Crick participated in only five games as a senior, but was cleared by doctors in advance of the NFL Combine. He will provide depth at end behind Antonio Smith and J.J. Watt in the base 3-4 alignment, and will slide inside when the nickel package is utilized in passing situations.
"He really does a good job with his hands," Texans defensive line coach Bill Kollar said. "He's an instinctive player, which you really like. You know how you see some guys who sort of look like robots when they're out there playing? He's not like that at all. He's an instinctive player, he uses his hands real well, comes off blocks, and I think that's why he had a productive career at Nebraska."
Versatility was the key with Brooks and Jones. While Brooks will open his career challenging for reps at guard, he has the experience and capability to play tackle. Jones was regarded as the second-best center prospect in the draft behind Peter Konz (Wisconsin), but Texans coach Gary Kubiak intimated Jones (6-foot-2, 303 pounds) could handle both guard spots while serving as the backup to Pro Bowl center Chris Myers.
"I'm just really excited about this young man," Kubiak said of Jones. "He's got 49 starts in the SEC (Southeastern Conference). Heck of a football player; plays (with) great effort. He's going to give us a lot of versatility going into game day when we're suiting seven guys.
"I think he's got a bright future, and I really like his football IQ, so I'm very excited about him. I think you're going to see great things from him for a long time."
The addition of Posey and Martin immediately created speculation that fifth-year receiver Jacoby Jones has played his last game with the Texans. With Johnson sidelined and Jones presented a golden opportunity to showcase his worth, Jones finished with only 31 receptions for 512 yards and two touchdowns in 16 games (10 starts).
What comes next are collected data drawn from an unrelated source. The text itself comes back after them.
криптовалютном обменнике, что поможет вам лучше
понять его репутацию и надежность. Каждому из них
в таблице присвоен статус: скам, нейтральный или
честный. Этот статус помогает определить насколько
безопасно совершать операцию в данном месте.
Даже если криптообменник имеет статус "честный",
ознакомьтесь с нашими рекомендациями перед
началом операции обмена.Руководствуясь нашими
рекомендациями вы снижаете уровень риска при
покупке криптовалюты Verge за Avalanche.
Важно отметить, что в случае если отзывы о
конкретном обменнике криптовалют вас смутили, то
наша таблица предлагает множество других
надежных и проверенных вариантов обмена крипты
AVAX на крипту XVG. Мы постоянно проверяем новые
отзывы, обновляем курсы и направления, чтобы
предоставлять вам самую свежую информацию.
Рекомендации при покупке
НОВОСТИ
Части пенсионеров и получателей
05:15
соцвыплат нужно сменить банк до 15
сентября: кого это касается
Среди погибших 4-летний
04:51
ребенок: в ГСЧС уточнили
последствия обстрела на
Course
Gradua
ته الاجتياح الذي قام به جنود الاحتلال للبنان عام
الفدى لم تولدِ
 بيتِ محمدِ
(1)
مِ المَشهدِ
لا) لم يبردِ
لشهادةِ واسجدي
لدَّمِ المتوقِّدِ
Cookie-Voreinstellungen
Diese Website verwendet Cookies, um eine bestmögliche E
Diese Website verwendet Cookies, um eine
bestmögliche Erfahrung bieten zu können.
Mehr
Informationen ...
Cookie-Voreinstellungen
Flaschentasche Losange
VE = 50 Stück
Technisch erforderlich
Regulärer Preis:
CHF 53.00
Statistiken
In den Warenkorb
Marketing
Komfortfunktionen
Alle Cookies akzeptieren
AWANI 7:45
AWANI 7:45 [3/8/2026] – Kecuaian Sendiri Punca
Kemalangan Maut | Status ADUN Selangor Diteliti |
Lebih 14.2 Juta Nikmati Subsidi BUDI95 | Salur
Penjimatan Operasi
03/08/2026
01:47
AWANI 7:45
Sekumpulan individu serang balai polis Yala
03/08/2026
His prowess as a return specialist was called into question after Jones muffed a punt against the Ravens in the divisional round of the playoffs. Baltimore cashed in that turnover for the decisive touchdown of its 20-13 victory. Posey, whose off-field issues with the Buckeyes were summarily dismissed by Smith, offers the promise as a compliment to Johnson. Martin has an extensive history as an explosive threat in the return game. Both, on the surface, appear to render Jones expendable.
"Jacoby is still on our football team. We did not trade Jacoby," Smith said, addressing rumors that Jones is on the trading block. "You're always entertaining any kind of phone calls that you have over the course of a draft. We do our due diligence that way, but he's still on our team. It (drafting Posey and Martin) does not signal the end of anything at this point. What we were trying to do is add quality football players."
With their final two picks of the draft, the Texans selected Texas A&M kicker Randy Bullock in the fifth round (161st overall), and Purdue offensive tackle Nick Mondek, a converted defensive lineman, in the sixth (No. 195). Bullock, a Klein High School product, claimed the Lou Groza Award as the nation's top kicker and was a consensus All-America after setting school records with 142 points, 19 field goals and 55 PATs.